House Bill 242 is listed under Agriculture Affairs. It reads: "Makes government enforcement the sole remedy for nuisances caused by agriculture operations under government permit."

If the Idaho Legislature is misguided enough to pass HB242, it means, among other things, that there is no recourse for an Idaho citizen or group of citizens to address the inescapable (not possible) degradation of air quality, water quality, quality of life, value of land and other health issues and ‘nuisances’ caused by corporate pig factories. Government enforcement would be the sole remedy, and there are no laws to enforce.

Catch 22.

The National Resource Defense Council’s Hog Report for 1998 reports, "The increase in factory farming, inadequate pollution control technology and lax regulation have resulted in serious pollution problems around the country," and, "U.S. EPA data shows that groundwater in 17 states is impaired by feedlot manure, and that the U.S. Fish and Wildlife Service estimates 60,000 miles of streams in the U.S. are contaminated by manure runoff."

Pigs produce 2 to 5 times as much waste as humans. This means that the proposed Sawtooth Farms pig factory would produce the equivalent sewage of a town with a population somewhere between half a million and a million and a quarter people. Hog manure emits hydrogen sulfide, ammonia and methane, which generates an odor that is, to say the least, offensive and causes tension, depression, fatigue, headaches, dizziness and nausea in people unfortunate enough to breathe it.

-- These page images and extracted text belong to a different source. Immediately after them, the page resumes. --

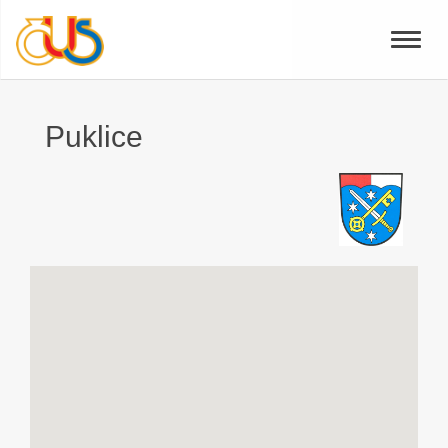
Toggle
naviga
Puklice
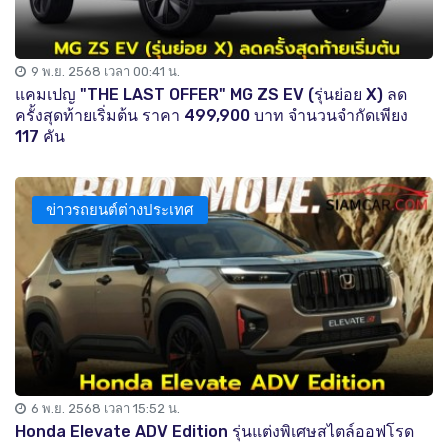
9 พ.ย. 2568 เวลา 00:41 น.
แคมเปญ "THE LAST OFFER" MG ZS EV (รุ่นย่อย X) ลด
ครั้งสุดท้ายเริ่มต้น ราคา 499,900 บาท จำนวนจำกัดเพียง
117 คัน
ข่าวรถยนต์ต่างประเทศ
6 พ.ย. 2568 เวลา 15:52 น.
Honda Elevate ADV Edition รุ่นแต่งพิเศษสไตล์ออฟโรด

The Associated Press reports that 19 people nationwide have died in accidents involving hydrogen sulfide releases from manure pits. And a large percentage of people working in industrial hog factories are affected by respiratory problems, including chronic bronchitis, occupational asthma, chronic sinusitis, and organic dust syndrome.

Hog manure contains dangerously high concentrations of bacteria, as well as excess nutrients and heavy metals from feed. The nutrients cause algal blooms in water bodies that consume the oxygen fish depend on. This leads to massive fish kills. Corporate hog factories feed their product specially formulated grain that includes trace elements of copper, zinc and magnesium. Small amounts of these heavy metals are passed into the manure and applied to the soil. The accumulation of heavy metals in the soil after enough years of hog manure permanently damages the land’s ability to support crops. There is no technology available that can remove heavy metals from soil, so corporate hog factories are the rural equivalent of the abandoned industrial lots of urban areas.

Idaho doesn’t need any more pork, either on the hoof or of the political kind. Idaho does not need corporate hog factories anywhere in the state. They are a disaster everywhere they have been allowed. They should not be allowed in Idaho.